Work required ▸
Each line of the listing that contains "Rise" should be found and copied.

[Start of Attachment]

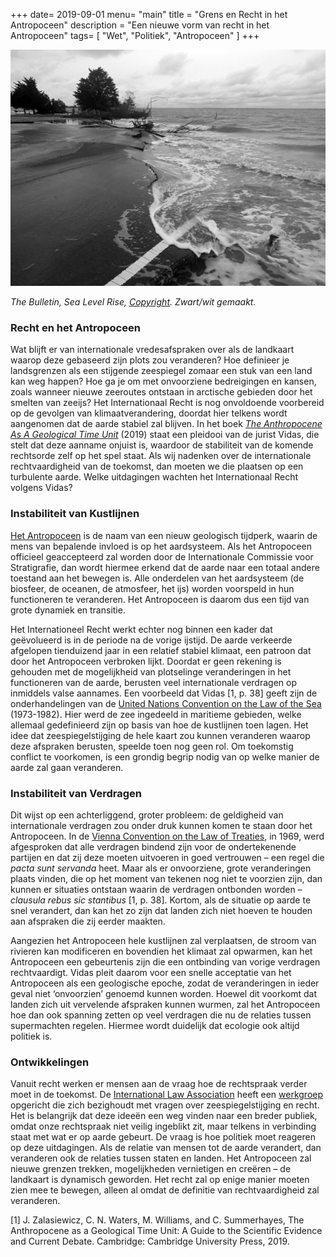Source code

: +++
date= 2019-09-01
menu= "main"
title = "Grens en Recht in het Antropoceen"
description = "Een nieuwe vorm van recht in het Antropoceen"
tags= [
    "Wet",
    "Politiek",
    "Antropoceen"
]
+++

![]( https://github.com/Boreque/deklos/blob/master/static/images/sealevelrise.jpg?raw=true  "Sea Level Rise")

<i>The Bulletin, Sea Level Rise, [Copyright](https://thebulletin.org/wp-content/uploads/2018/04/sea-level-rise-1024x768.jpg). Zwart/wit gemaakt. </i>

### Recht en het Antropoceen

Wat blijft er van internationale vredesafspraken over als de landkaart waarop deze gebaseerd zijn plots zou veranderen? <!--more--> Hoe definieer je landsgrenzen als een stijgende zeespiegel zomaar een stuk van een land kan weg happen? Hoe ga je om met onvoorziene bedreigingen en kansen, zoals wanneer nieuwe zeeroutes ontstaan in arctische gebieden door het smelten van zeeijs? Het Internationaal Recht is nog onvoldoende voorbereid op de gevolgen van klimaatverandering, doordat hier telkens wordt aangenomen dat de aarde stabiel zal blijven. In het boek [<i>The Anthropocene As A Geological Time Unit</i>](https://www.researchgate.net/publication/331589121_The_Anthropocene_as_a_Geological_Time_Unit_A_Guide_to_the_Scientific_Evidence_and_Current_Debate_edited_by_Jan_Zalasiewicz_Colin_N_Waters_Mark_Williams_Colin_Summerhayes) (2019) staat een pleidooi van de jurist Vidas, die stelt dat deze aanname onjuist is, waardoor de stabiliteit van de komende rechtsorde zelf op het spel staat. Als wij nadenken over de internationale rechtvaardigheid van de toekomst, dan moeten we die plaatsen op een turbulente aarde. Welke uitdagingen wachten het Internationaal Recht volgens Vidas?

### Instabiliteit van Kustlijnen

[Het Antropoceen](http://quaternary.stratigraphy.org/working-groups/anthropocene/) is de naam van een nieuw geologisch tijdperk, waarin de mens van bepalende invloed is op het aardsysteem. Als het Antropoceen officieel geaccepteerd zal worden door de Internationale Commissie voor Stratigrafie, dan wordt hiermee erkend dat de aarde naar een totaal andere toestand aan het bewegen is. Alle onderdelen van het aardsysteem (de biosfeer, de oceanen, de atmosfeer, het ijs) worden voorspeld in hun functioneren te veranderen. Het Antropoceen is daarom dus een tijd van grote dynamiek en transitie.

Het Internationeel Recht werkt echter nog binnen een kader dat geëvolueerd is in de periode na de vorige ijstijd. De aarde verkeerde afgelopen tienduizend jaar in een relatief stabiel klimaat, een patroon dat door het Antropoceen verbroken lijkt. Doordat er geen rekening is gehouden met de mogelijkheid van plotselinge veranderingen in het functioneren van de aarde, berusten veel internationale verdragen op inmiddels valse aannames. Een voorbeeld dat Vidas ⁠[1, p. 38] geeft zijn de onderhandelingen van de [United Nations Convention on the Law of the Sea](https://www.un.org/Depts/los/convention_agreements/texts/unclos/unclos_e.pdf) (1973-1982). Hier werd de zee ingedeeld in maritieme gebieden, welke allemaal gedefinieerd zijn op basis van hoe de kustlijnen toen lagen. Het idee dat zeespiegelstijging de hele kaart zou kunnen veranderen waarop deze afspraken berusten, speelde toen nog geen rol. Om toekomstig conflict te voorkomen, is een grondig begrip nodig van op welke manier de aarde zal gaan veranderen.

### Instabiliteit van Verdragen

Dit wijst op een achterliggend, groter probleem: de geldigheid van internationale verdragen zou onder druk kunnen komen te staan door het Antropoceen. In de [Vienna Convention on the Law of Treaties](http://legal.un.org/ilc/texts/instruments/english/conventions/1_1_1969.pdf), in 1969, werd afgesproken dat alle verdragen bindend zijn voor de ondertekenende partijen en dat zij deze moeten uitvoeren in goed vertrouwen – een regel die <i>pacta sunt servanda</i> heet. Maar als er onvoorziene, grote veranderingen plaats vinden, die op het moment van tekenen nog niet te voorzien zijn, dan kunnen er situaties ontstaan waarin de verdragen ontbonden worden – <i>clausula rebus sic stantibus</i> [1, p. 38]⁠. Kortom, als de situatie op aarde te snel verandert, dan kan het zo zijn dat landen zich niet hoeven te houden aan afspraken die zij eerder maakten. 

Aangezien het Antropoceen hele kustlijnen zal verplaatsen, de stroom van rivieren kan modificeren en bovendien het klimaat zal opwarmen, kan het Antropoceen een gebeurtenis zijn die een ontbinding van vorige verdragen rechtvaardigt. Vidas pleit daarom voor een snelle acceptatie van het Antropoceen als een geologische epoche, zodat de veranderingen in ieder geval niet ‘onvoorzien’ genoemd kunnen worden. Hoewel dit voorkomt dat landen zich uit vervelende afspraken kunnen wurmen, zal het Antropoceen hoe dan ook spanning zetten op veel verdragen die nu de relaties tussen supermachten regelen. Hiermee wordt duidelijk dat ecologie ook altijd politiek is.

### Ontwikkelingen

Vanuit recht werken er mensen aan de vraag hoe de rechtspraak verder moet in de toekomst. De [International Law Association](http://www.ila-hq.org/) heeft een [werkgroep](http://www.ila-hq.org/index.php/committees) opgericht die zich bezighoudt met vragen over zeespiegelstijging en recht. Het is belangrijk dat deze ideeën een weg vinden naar een breder publiek, omdat onze rechtspraak niet veilig ingeblikt zit, maar telkens in verbinding staat met wat er op aarde gebeurt. De vraag is hoe politiek moet reageren op deze uitdagingen. Als de relatie van mensen tot de aarde verandert, dan veranderen ook de relaties tussen staten en landen. Het Antropoceen zal nieuwe grenzen trekken, mogelijkheden vernietigen en creëren – de landkaart is dynamisch geworden. Het recht zal op enige manier moeten zien mee te bewegen, alleen al omdat de definitie van rechtvaardigheid zal veranderen.

 
[1]	J. Zalasiewicz, C. N. Waters, M. Williams, and C. Summerhayes, The Anthropocene as a Geological Time Unit: A Guide to the Scientific Evidence and Current Debate. Cambridge: Cambridge University Press, 2019.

[End of Attachment]

Result for this task ▸
![]( https://github.com/Boreque/deklos/blob/master/static/images/sealevelrise.jpg?raw=true  "Sea Level Rise")
<i>The Bulletin, Sea Level Rise, [Copyright](https://thebulletin.org/wp-content/uploads/2018/04/sea-level-rise-1024x768.jpg). Zwart/wit gemaakt. </i>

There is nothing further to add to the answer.